EXCERPTED PASSAGE below:

The rest of my coworkers had gotten “A”s, but the grade on my most recent health report was a “B”. Motivated partly by jealousy and partly by wanting to upgrade my fitness level from “sea slug” to “sea snail”, I decided to join a gym. Armed with some advice from coworkers, I found myself treadmilling and “pole stretching” at a local gym with a monthly membership fee of only JPY 2500 (USD 22 at a JPY 118 = USD 1 exchange rate).
As discussed in Jeffrey Joseph’s article, most gyms are expensive and you’d be lucky to find one in the city with a membership fee of JPY 10,000 (USD 85) per month (not to mention the joining fee!). Several readers, though, pointed out that cheaper public gyms are available. The city-run gyms probably won’t have satisfactory facilities for the more advanced athlete or onsen for a relaxing post-workout soak, but they are a great alternative for those on a budget.
City Gym Outline
In Tokyo, each district has several inexpensive public sports centers, and even out in the inaka (countryside) where I used to live, there was a public training room within three kilometers. The public gyms go by several names, which can make searching for them on the internet a little tough. Most are called “sports centers” (スポーツセンター, supōtsu sentā), but some other names include “health centers” (健康センター, kenkō sentā), “gymnasiums” (体育館, taiikukan), “sports plazas” (スポーツプラザ, supōtsu puraza) and so on.

End of EXCERPTED PASSAGE.
DATA EXTRACT below:

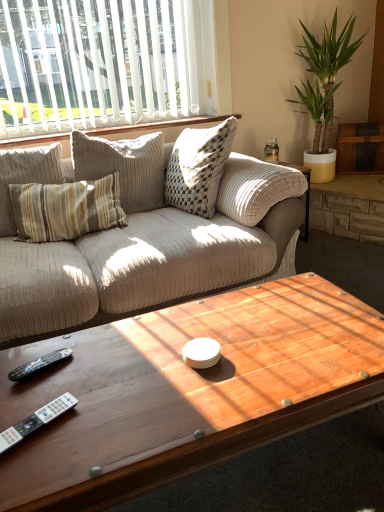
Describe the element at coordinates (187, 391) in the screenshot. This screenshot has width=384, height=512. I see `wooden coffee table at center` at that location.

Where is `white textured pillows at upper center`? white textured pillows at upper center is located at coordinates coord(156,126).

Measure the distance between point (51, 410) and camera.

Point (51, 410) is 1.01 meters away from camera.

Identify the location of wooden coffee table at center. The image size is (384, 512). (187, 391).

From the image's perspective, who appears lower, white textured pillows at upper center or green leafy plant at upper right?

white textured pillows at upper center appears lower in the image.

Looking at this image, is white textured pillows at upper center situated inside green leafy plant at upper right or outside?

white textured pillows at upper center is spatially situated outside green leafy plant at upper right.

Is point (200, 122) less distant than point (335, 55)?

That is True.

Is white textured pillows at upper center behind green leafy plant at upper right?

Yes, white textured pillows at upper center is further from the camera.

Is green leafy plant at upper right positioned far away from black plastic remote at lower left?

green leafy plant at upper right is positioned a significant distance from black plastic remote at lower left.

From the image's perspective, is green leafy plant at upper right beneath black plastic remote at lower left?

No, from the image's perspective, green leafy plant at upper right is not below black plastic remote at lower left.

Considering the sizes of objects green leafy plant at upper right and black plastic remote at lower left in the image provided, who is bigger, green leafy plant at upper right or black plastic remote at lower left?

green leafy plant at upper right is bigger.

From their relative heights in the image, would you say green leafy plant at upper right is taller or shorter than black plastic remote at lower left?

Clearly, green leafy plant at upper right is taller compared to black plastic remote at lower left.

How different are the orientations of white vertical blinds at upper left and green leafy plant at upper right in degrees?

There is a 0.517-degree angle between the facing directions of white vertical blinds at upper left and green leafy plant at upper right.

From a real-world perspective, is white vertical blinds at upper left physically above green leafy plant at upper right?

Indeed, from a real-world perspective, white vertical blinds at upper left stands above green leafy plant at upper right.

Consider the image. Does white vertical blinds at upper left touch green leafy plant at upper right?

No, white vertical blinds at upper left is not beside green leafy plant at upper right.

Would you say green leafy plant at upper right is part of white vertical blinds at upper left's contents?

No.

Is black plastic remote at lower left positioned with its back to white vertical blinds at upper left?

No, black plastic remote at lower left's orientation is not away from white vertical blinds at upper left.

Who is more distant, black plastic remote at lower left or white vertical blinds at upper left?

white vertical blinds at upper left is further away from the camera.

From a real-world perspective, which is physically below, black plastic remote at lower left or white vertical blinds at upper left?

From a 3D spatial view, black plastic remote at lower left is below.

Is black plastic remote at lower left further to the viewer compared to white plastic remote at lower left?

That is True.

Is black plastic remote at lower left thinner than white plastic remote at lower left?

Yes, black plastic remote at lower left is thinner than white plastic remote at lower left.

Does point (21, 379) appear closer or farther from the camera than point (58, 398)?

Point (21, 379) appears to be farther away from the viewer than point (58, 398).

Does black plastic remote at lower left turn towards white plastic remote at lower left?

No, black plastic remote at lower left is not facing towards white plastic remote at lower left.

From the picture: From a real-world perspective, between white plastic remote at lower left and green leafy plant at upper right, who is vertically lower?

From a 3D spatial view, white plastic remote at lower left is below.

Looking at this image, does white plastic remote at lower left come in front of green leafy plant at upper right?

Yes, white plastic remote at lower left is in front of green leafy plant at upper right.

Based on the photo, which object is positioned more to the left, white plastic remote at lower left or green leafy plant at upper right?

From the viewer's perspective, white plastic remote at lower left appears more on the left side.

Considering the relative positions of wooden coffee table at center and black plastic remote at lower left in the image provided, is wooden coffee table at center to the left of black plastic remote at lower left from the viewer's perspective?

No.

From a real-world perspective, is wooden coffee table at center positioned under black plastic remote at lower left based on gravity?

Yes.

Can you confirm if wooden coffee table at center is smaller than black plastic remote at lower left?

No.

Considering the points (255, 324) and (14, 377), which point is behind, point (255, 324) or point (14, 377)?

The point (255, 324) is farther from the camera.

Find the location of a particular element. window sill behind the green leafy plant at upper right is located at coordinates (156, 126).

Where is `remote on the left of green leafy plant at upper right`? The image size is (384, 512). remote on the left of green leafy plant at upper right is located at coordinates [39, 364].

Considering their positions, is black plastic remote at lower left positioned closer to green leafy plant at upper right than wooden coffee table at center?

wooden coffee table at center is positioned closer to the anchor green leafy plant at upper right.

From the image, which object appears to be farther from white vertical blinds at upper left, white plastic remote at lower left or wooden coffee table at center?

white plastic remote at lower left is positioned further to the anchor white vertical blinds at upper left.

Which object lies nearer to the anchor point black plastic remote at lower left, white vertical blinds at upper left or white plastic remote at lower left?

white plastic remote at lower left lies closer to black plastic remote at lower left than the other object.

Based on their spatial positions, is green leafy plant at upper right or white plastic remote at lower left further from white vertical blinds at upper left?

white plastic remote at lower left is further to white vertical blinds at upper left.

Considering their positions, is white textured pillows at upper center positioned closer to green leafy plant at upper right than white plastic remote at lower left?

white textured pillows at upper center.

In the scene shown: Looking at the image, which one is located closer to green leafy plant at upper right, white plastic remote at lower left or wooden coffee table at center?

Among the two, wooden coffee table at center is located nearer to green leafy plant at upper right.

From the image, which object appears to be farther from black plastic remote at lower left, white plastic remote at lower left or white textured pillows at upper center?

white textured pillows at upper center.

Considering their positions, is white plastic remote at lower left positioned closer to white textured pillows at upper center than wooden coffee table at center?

End of DATA EXTRACT.

__EXERCISE INSTRUCTIONS__
In the passage on public gyms in Japan, what monthly membership fee does the writer's local gym charge?

__RESULT OF THE TASK__
JPY 2500 per month, about USD 22.